◆ EXERCISE BRIEF: Establish how many lines in the material below include the word "logic", then give the count alone.

◆ ENTRIES SUPPLIED:
┄┄┄┄┄┄┄┄┄┄┄┄┄┄┄┄┄┄┄┄

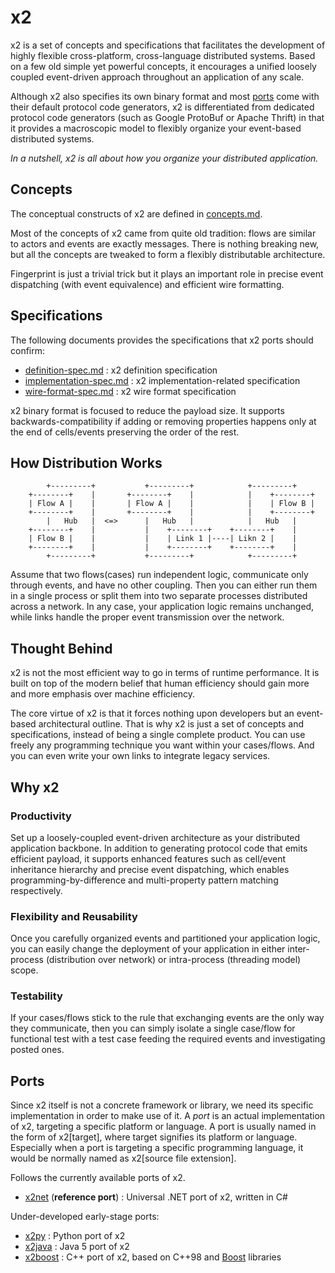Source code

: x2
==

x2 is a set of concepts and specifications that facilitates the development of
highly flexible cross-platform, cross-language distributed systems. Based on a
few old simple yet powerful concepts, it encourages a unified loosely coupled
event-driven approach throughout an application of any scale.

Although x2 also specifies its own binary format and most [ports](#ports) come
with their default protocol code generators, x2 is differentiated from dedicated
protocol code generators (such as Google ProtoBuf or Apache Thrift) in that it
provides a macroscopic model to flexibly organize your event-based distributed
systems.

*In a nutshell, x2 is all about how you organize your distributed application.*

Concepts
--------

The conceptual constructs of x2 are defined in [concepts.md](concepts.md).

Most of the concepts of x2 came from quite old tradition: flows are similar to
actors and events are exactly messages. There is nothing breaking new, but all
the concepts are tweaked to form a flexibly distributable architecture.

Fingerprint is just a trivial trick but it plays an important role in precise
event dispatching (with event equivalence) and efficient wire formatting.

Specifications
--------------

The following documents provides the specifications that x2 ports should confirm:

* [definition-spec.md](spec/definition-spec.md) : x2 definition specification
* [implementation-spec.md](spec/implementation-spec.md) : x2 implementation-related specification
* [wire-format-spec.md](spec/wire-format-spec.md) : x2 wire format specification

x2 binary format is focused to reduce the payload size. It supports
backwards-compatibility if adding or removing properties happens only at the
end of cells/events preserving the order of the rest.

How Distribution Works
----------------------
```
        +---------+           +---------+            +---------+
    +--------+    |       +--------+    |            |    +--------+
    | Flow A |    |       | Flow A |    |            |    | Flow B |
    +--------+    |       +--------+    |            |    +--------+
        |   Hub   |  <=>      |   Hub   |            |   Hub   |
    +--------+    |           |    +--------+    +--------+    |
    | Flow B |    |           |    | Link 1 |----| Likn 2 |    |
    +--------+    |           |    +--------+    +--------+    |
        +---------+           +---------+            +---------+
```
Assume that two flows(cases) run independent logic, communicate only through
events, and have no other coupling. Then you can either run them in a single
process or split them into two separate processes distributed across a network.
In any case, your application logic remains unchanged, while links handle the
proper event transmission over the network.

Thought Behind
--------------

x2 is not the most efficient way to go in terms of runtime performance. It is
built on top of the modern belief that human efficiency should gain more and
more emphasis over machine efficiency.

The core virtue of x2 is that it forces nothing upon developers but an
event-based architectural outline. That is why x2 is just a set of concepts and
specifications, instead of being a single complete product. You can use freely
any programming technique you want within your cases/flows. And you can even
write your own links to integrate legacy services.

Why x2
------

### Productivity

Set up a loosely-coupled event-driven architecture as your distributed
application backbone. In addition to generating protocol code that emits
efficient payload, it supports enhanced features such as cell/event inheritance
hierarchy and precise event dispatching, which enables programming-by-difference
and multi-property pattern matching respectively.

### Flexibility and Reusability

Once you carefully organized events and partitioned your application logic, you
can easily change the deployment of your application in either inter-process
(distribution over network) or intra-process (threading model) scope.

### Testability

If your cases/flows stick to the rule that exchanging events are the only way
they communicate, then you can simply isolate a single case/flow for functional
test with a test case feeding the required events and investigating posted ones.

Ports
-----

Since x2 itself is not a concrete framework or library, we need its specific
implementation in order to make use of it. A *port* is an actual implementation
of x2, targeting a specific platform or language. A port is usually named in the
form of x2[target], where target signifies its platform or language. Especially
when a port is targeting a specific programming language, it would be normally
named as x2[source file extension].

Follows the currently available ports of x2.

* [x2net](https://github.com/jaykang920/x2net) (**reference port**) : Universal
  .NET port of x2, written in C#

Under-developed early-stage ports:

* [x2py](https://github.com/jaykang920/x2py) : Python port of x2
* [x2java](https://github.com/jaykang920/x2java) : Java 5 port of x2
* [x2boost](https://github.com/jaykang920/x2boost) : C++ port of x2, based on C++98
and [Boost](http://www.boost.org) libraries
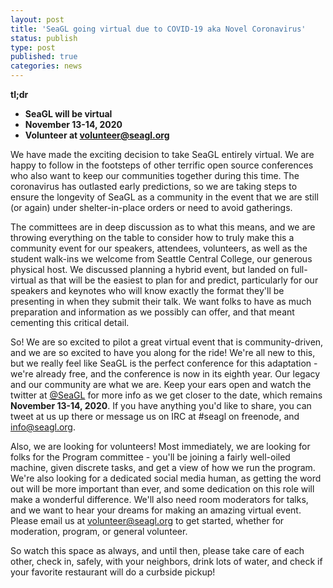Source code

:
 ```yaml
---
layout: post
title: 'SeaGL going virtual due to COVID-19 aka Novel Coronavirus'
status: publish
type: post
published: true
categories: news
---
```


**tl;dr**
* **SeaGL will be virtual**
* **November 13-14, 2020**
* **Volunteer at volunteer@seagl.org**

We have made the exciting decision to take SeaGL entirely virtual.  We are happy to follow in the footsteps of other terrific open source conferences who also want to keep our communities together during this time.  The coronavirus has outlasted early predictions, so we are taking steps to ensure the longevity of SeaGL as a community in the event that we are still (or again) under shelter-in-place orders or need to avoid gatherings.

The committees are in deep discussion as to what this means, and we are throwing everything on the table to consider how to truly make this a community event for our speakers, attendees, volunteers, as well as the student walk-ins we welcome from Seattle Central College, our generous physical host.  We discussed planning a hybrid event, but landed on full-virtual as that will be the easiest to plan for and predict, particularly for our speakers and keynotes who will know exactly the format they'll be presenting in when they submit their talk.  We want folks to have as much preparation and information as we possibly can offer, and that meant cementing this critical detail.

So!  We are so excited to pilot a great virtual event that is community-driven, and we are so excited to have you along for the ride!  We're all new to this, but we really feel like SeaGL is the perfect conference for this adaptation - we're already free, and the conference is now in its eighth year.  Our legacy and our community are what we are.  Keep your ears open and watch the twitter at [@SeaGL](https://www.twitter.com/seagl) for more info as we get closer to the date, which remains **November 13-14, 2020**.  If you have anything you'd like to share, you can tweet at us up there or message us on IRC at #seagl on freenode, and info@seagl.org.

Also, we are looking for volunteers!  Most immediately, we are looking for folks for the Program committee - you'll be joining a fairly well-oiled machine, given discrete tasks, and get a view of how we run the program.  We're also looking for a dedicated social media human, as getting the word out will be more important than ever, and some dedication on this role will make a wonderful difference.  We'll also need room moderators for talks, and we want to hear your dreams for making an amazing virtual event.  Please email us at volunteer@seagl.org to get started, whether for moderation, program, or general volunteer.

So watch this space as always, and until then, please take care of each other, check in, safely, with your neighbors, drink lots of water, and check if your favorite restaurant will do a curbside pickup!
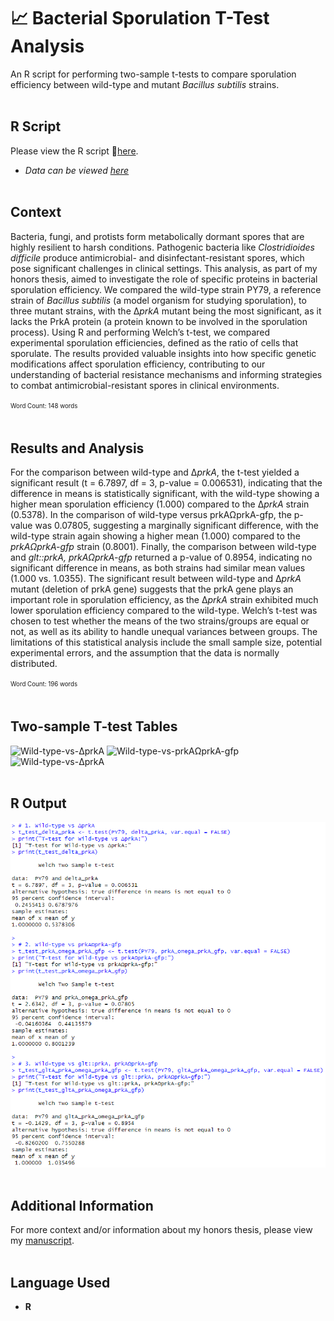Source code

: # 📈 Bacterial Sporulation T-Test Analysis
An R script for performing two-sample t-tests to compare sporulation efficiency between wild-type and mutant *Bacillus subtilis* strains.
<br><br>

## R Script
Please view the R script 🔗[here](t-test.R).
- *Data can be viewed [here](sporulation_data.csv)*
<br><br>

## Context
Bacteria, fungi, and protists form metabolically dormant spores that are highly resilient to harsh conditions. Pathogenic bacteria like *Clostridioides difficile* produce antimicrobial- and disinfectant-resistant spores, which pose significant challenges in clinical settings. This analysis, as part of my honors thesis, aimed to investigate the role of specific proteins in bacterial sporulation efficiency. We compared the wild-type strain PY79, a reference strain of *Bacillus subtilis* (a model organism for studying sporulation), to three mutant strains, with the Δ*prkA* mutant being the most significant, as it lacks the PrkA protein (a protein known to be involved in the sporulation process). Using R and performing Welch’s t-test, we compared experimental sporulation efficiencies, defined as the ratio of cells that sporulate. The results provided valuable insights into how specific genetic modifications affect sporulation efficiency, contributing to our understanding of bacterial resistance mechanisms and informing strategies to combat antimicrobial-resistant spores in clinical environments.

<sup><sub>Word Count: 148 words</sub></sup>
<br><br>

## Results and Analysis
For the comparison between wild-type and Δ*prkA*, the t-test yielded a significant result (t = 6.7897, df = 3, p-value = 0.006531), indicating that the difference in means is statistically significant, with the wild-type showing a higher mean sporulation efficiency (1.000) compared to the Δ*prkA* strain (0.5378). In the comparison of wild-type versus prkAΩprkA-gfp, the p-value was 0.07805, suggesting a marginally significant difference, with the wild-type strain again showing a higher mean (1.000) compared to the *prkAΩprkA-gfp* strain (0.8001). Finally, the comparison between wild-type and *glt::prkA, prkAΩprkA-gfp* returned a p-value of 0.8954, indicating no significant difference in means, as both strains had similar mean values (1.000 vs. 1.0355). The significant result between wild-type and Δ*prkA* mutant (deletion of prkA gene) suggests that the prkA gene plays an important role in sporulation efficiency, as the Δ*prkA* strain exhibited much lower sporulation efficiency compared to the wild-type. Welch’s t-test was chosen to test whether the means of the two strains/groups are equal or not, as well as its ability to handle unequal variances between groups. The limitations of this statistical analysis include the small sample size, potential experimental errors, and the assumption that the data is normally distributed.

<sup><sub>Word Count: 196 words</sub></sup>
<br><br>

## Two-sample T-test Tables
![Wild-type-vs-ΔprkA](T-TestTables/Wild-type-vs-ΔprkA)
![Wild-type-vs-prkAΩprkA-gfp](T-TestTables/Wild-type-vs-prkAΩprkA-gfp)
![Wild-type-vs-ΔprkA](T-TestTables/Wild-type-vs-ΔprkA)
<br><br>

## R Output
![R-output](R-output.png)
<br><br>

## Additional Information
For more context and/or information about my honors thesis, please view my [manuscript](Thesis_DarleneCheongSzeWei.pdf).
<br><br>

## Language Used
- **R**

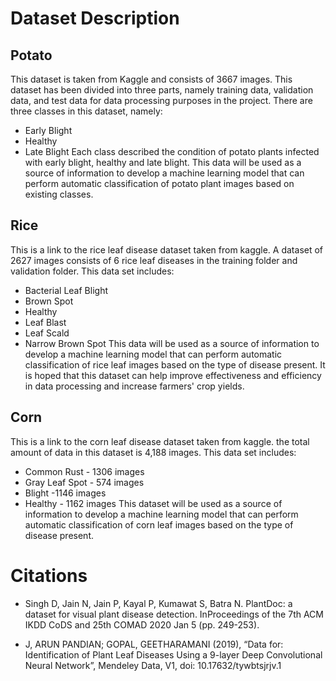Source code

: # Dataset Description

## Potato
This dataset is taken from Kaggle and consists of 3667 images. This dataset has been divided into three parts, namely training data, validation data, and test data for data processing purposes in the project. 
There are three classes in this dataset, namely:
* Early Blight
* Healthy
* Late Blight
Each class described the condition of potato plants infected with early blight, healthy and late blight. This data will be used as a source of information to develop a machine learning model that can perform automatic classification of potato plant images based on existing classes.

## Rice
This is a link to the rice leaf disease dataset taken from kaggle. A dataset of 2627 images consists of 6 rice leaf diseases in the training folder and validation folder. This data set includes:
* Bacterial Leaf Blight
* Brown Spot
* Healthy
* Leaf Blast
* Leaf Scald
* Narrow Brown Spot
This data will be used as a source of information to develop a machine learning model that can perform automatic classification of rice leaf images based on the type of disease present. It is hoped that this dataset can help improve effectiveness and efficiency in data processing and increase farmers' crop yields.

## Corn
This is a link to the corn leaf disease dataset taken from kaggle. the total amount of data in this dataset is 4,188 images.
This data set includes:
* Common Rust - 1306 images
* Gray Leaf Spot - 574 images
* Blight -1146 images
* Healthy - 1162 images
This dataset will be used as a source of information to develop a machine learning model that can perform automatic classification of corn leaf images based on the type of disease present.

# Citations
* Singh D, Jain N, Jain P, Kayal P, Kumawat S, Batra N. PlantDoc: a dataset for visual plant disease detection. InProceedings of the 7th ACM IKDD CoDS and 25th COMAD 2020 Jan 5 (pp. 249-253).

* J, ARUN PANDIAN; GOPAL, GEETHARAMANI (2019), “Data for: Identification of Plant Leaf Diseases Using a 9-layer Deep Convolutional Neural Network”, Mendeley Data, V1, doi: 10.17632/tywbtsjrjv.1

┄┄┄┄┄┄┄┄┄┄┄┄┄┄┄┄┄┄┄┄

◆ SOLUTION: 3